RÉFLEXIONS. Lecture en trois ans.

RÉFLEXIONS pour Is 37:1-38

Le Rabshaqé ne se calme pas. Il ne veut pas comprendre que tous les événements, y compris son retrait de Jérusalem, ne sont pas fortuits, et que le Seigneur ne lui permettra pas de prendre la ville. Il expose sa vision de l'ordre des choses dans une lettre programmatique adressée au roi Ézéchias. Et cette lettre même, remplie de blasphème, Ézéchias la porte sans un mot devant la face du Seigneur.

Quelques siècles plus tard, Jésus conseillera aux croyants, dans la prière, de ne pas suivre l'exemple des païens et de ne pas multiplier les paroles. Nous avons ici une situation semblable : le païen ne connaît pas la mesure dans ses paroles et, en même temps, ne comprend pas de quoi il parle.
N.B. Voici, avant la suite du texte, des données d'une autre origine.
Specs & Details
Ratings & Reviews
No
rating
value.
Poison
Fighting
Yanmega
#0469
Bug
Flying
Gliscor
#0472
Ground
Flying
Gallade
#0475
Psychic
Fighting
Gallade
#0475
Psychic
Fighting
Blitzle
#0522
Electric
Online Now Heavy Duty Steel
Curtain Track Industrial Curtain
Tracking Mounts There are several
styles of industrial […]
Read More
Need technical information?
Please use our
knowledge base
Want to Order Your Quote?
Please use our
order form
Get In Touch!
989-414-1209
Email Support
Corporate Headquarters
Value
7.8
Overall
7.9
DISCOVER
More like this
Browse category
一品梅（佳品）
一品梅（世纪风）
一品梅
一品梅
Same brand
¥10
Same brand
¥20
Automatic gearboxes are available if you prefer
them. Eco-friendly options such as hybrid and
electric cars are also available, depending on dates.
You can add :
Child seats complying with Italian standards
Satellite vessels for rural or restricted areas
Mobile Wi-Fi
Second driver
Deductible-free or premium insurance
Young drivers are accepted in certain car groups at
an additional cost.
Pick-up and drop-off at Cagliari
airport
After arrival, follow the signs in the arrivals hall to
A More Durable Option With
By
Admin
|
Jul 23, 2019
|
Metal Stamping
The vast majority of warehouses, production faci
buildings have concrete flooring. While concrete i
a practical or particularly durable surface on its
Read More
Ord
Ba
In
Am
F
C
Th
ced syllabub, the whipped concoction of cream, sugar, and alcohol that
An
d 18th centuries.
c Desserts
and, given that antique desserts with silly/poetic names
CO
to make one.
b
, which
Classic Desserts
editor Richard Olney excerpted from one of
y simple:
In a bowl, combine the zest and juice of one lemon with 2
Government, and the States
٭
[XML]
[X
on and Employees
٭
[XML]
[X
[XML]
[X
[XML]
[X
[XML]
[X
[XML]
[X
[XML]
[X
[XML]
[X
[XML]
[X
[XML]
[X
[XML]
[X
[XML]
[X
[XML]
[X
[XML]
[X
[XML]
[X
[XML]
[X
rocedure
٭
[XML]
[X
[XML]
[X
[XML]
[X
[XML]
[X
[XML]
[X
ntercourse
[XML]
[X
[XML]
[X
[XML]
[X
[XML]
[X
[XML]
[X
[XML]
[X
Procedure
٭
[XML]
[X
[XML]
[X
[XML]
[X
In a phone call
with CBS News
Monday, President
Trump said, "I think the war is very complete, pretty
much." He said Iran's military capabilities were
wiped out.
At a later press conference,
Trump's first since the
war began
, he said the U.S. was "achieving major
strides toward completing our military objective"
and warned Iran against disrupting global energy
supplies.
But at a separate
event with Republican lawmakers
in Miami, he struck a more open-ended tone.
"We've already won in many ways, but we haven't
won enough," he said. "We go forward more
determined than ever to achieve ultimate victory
Mais dans le silence d'Ézéchias se fait entendre le calme qui ne peut appartenir qu'à celui qui met fermement son espérance dans le Seigneur. La réponse du Seigneur fut donnée au roi par Isaïe, mais Ézéchias prépara son cœur à entendre cette réponse pendant sa station silencieuse devant le Seigneur.

On ne se moque pas de Dieu. En Le blasphémant, le Rabshaqé provoqua la perte non seulement de son armée, mais aussi de son roi.